The
seventh day of the month is sacred to the Greek god Apollo. So ten facts about this Greek god on one of his sacred days.
- Apollo is the Greek god of light and the Sun; truth and prophecy; archery; medicine and healing (though he was also capable of bringing down a deadly plague on people); Music, poetry, and the arts (as leader of the Muses and director of their choir); and more. As god of colonisation, Apollo gave oracular guidance to colonists.

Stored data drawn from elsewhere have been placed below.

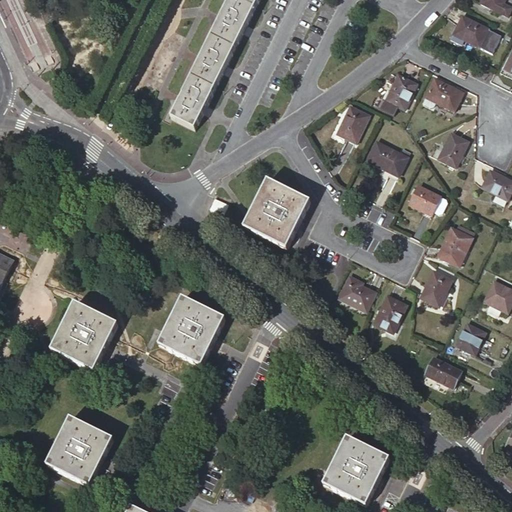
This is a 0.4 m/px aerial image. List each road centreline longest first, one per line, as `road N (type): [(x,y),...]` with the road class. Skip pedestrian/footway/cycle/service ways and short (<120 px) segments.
road 1 (tertiary): [(462,458),(162,205)]
road 2 (residential): [(332,211),(410,246),(411,256),(404,271),(394,272),(329,242),(325,230)]
road 3 (tertiary): [(162,205),(85,140),(1,102)]
road 4 (residential): [(162,205),(284,128)]
road 5 (residential): [(284,128),(400,43)]
road 6 (residential): [(511,104),(400,43)]
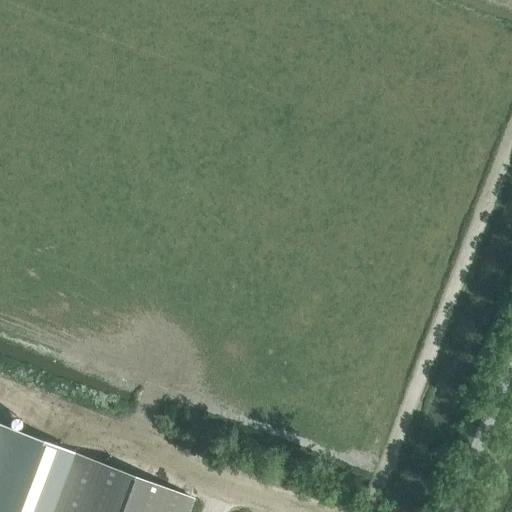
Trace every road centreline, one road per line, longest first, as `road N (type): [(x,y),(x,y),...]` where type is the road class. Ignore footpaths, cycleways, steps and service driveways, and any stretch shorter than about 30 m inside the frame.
road 1 (track): [(511,135),(366,511)]
road 2 (unclassified): [(456,511),(511,365)]
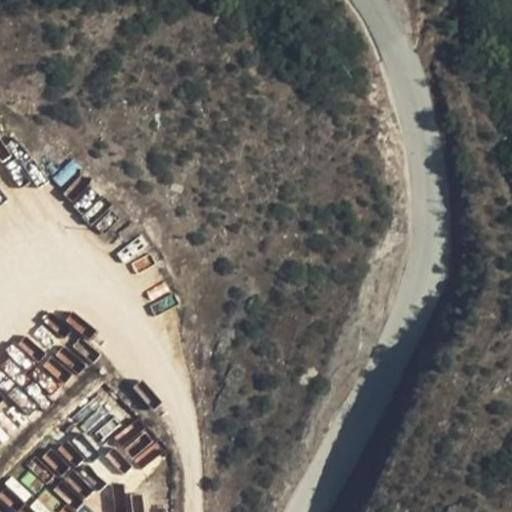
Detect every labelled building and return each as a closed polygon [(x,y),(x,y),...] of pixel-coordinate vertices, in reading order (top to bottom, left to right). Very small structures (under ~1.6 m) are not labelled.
[(166,282),(145,293),(156,313),(177,302),(166,282)] [(57,476),(127,420),(103,390),(72,415),(81,425),(41,457),(57,476)] [(0,438),(4,443),(18,428),(0,411),(0,438)] [(108,438),(113,448),(53,483),(67,508),(86,498),(93,511),(106,511),(107,511),(95,491),(136,467),(139,473),(163,459),(140,419),(108,438)] [(59,511),(63,508),(45,488),(33,498),(14,478),(0,490),(0,511),(15,511),(16,511),(59,511)] [(131,511),(142,511),(141,492),(131,493),(131,511)]
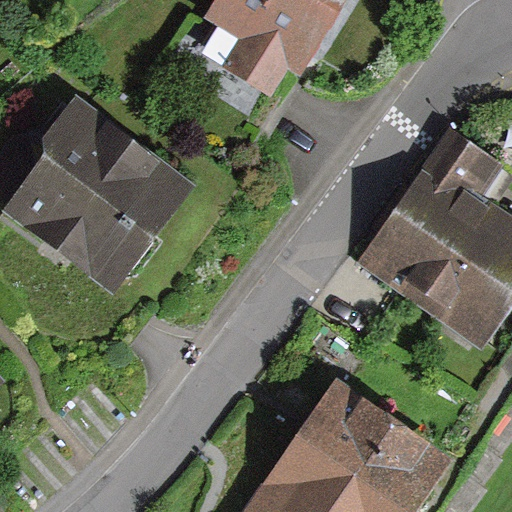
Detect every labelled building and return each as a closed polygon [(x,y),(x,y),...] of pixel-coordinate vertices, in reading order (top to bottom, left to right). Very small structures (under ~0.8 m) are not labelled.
[(244,42),(230,68),(279,95),(292,71),(304,78),(347,0),(240,0),(224,30),(244,42)] [(22,138),(0,169),(0,190),(17,202),(5,220),(119,301),(200,188),(82,104),(60,135),(22,138)] [(359,262),(482,350),(511,307),(511,215),(487,198),(506,171),(453,132),(359,262)] [(341,400),(294,467),(358,511),(411,511),(441,470),(341,400)] [(358,511),(294,467),(262,511),(358,511)]
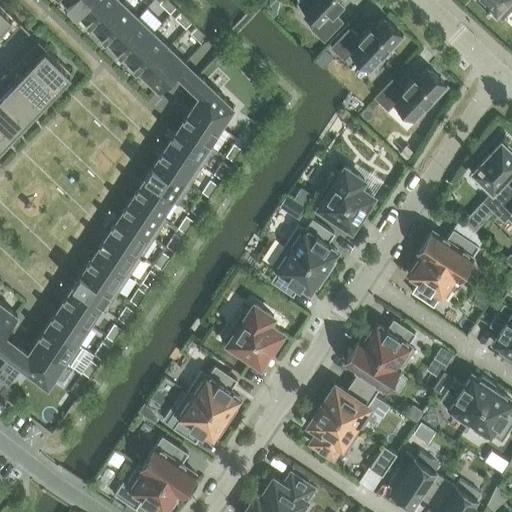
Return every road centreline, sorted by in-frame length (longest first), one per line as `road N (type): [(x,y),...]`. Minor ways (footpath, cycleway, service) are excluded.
road 1 (residential): [(365,275),(501,71)]
road 2 (residential): [(261,431),(365,275)]
road 3 (residential): [(365,275),(511,373)]
road 4 (residential): [(261,431),(385,511)]
road 5 (residential): [(0,440),(101,511)]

- Because he was the god of so many things, he was given a lot of epithets, including Phoebus ("bright"), Helius or Sol ("sun"), Phanaeus ("giving or bringing light"), Lycegenes ("born of a wolf") Didymaeus ("Twin", because Artemis was his twin sister), Parnopius ("locust") Culicarius ("of midges") Iatrus ("physician"), Alexicacus ("warding off evil"), Archegetes ("founder"), Agyieus ("street" for his role in protecting roads and homes), Nomius ("pastoral") Manticus ("prophetic"), Aphetor ("to let loose") Argyrotoxus ("with silver bow"), and Hecaƫrgus ("far-shooting").
- Apollo is a son of Zeus, the result of the latter's affair with Leto. Zeus's wife Hera was furious when she found out about the pregnancy - she banned Leto from giving birth anywhere on land or at sea. Hence Apollo was born on the barren island of Delos, which was deemed to be neither land nor sea, and which is now sacred to Apollo.
- Artemis the huntress is his twin sister. According to the legend, Leto had an easy time giving birth to Artemis, but with Apollo she was in labour for nine days. Artemis, despite being a newborn baby at the time, is said to have assisted with her twin brother's birth.
- Such precociousness must have been a family trait, for when Apollo was four days old, he killed the the Delphic python, which Hera had sent to kill his mother, having begged Hephaestus for a bow and arrows with which to protect his mother.
- According to mythology, Apollo had over 60 love affairs and over 70 offspring. Not all his consorts were willing ones. Daphne, for example, pleaded to her father for help as she was being pursued by Apollo and was turned into a laurel tree. Castalia dove into the spring at Delphi to escape his advances, while Cassandra's curse of prophecy was Apollo's revenge for her rejection of him.
- Apollo is usually pictured with a bow and arrow, a lyre, plectrum and sword. Hermes created the lyre for him.
- Apollo was Christianised as St Vincent.
- The Pythian Games were held in Apollo's honour every four years at Delphi. The bay laurel plant, one of Apollo's sacred plants, was used in sacrifices and for making the victory crowns.